Profil Vs30 pour études parasismiques
Mesure du profil de vitesse des ondes de cisaillement jusqu’à 30 mètres, obligatoire pour la classification de site réglementaire selon l’arrêté du 22 octobre 2010 modifié.
Étude de glissements sur les coteaux de la Boivre et du Clain
Délimitation du volume de terrain en mouvement lent par tomographie sismique, repérage de la surface de rupture dans les argiles de décompression au-dessus du calcaire.
Paramètres typiques
Questions fréquemment posées
Quelle est la profondeur maximale atteinte par la sismique réfraction à Poitiers ?
Sur le plateau calcaire poitevin, avec un dispositif de 72 géophones espacés de 5 mètres et une source à masse accélérée, on image couramment le toit du calcaire sain entre 25 et 40 mètres de profondeur. La limite dépend surtout du contraste de vitesse entre les terrains de couverture et le rocher ; dans les vallées du Clain où les alluvions sont épaisses, la profondeur utile est souvent de 15 à 20 mètres.
La tomographie sismique fonctionne-t-elle en plein centre-ville de Poitiers, avec le bruit urbain ?
Oui, mais il faut adapter le protocole. En milieu urbain dense, on privilégie des tirs nocturnes ou le dimanche matin, avec un empilement de coups (stacking) pour améliorer le rapport signal/bruit. Les pavés et les réseaux enterrés imposent aussi un couplage soigné des géophones. Nous avons cartographié des remblais historiques rue de la Cathédrale en combinant sismique passive (bruit de fond) et tirs actifs.

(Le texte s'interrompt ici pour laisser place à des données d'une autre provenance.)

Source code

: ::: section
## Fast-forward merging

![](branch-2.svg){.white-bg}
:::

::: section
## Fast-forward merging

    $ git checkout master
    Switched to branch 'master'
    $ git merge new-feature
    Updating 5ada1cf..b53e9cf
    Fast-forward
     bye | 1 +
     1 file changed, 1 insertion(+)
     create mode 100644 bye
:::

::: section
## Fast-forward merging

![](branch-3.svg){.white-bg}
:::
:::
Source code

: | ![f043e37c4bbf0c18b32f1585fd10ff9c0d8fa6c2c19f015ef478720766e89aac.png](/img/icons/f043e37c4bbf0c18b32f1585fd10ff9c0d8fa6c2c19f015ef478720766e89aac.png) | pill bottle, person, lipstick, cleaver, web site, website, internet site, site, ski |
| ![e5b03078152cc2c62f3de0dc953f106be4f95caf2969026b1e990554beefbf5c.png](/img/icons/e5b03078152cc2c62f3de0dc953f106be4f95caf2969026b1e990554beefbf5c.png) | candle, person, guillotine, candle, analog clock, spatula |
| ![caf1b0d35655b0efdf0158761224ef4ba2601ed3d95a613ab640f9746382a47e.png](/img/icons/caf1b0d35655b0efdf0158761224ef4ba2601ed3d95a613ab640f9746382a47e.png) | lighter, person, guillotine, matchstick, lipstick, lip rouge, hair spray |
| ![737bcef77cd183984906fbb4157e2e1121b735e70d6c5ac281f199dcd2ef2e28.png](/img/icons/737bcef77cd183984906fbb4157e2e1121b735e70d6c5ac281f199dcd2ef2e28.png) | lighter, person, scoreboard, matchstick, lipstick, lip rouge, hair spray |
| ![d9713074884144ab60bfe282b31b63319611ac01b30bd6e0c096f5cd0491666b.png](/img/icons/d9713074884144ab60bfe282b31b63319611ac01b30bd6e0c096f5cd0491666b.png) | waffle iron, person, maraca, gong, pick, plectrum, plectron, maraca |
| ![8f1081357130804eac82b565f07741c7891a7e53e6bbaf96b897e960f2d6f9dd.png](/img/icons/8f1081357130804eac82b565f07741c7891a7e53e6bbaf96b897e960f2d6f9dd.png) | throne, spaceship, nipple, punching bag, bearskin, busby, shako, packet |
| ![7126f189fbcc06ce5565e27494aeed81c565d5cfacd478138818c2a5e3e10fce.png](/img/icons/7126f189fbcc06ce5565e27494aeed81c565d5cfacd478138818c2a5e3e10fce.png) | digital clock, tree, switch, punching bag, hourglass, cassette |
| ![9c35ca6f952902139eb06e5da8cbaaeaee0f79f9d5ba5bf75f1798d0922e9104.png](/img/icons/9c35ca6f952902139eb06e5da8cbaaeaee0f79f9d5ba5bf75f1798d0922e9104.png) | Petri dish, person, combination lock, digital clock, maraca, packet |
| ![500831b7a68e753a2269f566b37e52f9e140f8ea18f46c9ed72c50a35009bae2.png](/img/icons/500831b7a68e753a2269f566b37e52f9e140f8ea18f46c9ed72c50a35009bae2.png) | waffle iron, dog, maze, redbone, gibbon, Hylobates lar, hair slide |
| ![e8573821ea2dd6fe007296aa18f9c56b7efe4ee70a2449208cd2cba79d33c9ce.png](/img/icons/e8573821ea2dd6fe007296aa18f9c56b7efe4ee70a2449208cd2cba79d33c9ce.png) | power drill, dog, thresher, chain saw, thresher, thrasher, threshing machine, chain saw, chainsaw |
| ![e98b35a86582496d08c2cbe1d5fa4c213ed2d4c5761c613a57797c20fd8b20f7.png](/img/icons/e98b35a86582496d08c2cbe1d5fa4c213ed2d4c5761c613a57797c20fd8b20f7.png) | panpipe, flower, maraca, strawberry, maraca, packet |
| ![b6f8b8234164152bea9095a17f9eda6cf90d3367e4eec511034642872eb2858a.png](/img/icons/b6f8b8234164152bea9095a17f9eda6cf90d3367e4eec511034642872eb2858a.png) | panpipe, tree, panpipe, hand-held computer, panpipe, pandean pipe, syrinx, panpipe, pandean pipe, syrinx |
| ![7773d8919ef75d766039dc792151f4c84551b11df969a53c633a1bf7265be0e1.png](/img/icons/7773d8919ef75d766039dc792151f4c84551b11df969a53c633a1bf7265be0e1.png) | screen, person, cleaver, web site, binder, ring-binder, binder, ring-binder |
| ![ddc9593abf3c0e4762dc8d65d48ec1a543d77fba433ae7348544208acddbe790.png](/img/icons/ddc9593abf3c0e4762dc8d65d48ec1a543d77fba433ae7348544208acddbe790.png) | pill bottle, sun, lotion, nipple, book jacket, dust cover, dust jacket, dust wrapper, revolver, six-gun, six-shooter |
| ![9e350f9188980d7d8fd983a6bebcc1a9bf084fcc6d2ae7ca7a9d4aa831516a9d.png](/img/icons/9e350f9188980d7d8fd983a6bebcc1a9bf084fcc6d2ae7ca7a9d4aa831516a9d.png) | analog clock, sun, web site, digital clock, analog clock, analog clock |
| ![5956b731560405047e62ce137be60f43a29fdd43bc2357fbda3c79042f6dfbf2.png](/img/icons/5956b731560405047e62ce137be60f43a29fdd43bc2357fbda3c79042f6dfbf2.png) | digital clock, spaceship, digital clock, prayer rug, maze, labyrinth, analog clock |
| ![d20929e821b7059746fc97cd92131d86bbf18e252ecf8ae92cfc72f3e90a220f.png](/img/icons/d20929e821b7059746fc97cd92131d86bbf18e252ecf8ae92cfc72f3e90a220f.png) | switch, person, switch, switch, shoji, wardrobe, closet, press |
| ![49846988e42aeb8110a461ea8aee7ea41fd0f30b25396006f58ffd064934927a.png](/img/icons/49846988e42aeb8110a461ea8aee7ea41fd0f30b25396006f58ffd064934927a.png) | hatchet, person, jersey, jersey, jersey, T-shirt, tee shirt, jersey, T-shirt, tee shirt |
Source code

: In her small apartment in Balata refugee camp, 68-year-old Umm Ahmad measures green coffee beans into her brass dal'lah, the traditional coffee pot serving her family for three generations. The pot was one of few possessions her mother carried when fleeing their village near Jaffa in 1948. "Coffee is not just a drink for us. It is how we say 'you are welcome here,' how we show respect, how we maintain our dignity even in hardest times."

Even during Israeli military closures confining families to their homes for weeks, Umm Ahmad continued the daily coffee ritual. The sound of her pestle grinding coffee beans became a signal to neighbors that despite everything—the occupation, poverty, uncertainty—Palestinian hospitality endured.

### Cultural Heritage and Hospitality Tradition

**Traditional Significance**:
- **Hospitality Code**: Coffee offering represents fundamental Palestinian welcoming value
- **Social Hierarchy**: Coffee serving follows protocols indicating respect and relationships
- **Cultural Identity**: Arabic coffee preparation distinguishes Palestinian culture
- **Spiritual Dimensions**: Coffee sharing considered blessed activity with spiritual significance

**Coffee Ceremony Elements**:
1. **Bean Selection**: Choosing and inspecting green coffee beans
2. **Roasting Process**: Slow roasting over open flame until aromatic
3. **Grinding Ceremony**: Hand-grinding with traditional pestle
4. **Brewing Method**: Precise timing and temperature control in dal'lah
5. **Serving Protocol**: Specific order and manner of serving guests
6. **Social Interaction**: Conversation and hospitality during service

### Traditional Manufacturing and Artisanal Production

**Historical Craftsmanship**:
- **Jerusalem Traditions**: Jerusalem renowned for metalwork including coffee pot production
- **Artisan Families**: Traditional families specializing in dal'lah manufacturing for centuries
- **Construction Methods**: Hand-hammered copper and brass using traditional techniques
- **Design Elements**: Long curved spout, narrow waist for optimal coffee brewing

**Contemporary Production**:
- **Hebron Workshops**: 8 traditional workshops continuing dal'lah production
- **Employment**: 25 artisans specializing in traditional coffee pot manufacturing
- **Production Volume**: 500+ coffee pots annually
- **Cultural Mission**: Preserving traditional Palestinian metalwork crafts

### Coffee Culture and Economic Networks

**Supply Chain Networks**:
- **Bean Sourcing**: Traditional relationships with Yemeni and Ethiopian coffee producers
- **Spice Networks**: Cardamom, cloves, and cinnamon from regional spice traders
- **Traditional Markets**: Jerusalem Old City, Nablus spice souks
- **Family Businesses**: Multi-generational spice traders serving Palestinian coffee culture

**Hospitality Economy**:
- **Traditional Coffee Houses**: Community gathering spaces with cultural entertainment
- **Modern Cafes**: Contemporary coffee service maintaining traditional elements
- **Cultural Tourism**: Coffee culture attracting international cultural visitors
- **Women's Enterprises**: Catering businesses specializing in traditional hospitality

Quel est le délai pour obtenir les résultats d’une campagne sismique ?
Comptez une à deux journées de terrain pour un profil de 100 à 200 mètres, puis cinq à huit jours ouvrés pour le traitement tomographique et la rédaction du rapport géotechnique. Les coupes interprétatives sont livrées au format DXF ou PDF vectorisé, prêtes à être intégrées dans les plans de l’équipe de maîtrise d’œuvre.
Quel budget prévoir pour une reconnaissance par sismique réfraction sur un terrain à Poitiers ?
Pour un profil unique de 100 à 150 mètres avec tomographie réfraction et analyse MASW, le budget se situe habituellement entre 2 490 € et 4 680 €, selon la longueur totale, le nombre de géophones déployés et la complexité du traitement (réflexion complémentaire, Vs30). Ce montant inclut la mobilisation de l’équipe, l’acquisition, le traitement et le rapport signé par un ingénieur géotechnicien.
La sismique permet-elle de distinguer le calcaire sain du calcaire fracturé sous Poitiers ?
Tout à fait. La vitesse des ondes P dans le calcaire sain du Jurassique dépasse généralement 3 000 m/s, alors qu’un calcaire fracturé ou altéré par la dissolution karstique tombe entre 1 500 et 2 200 m/s. La tomographie en réfraction visualise cette variation latérale de vitesse, ce qui aide à cibler les zones de faiblesse pour l’implantation des pieux ou des fondations superficielles.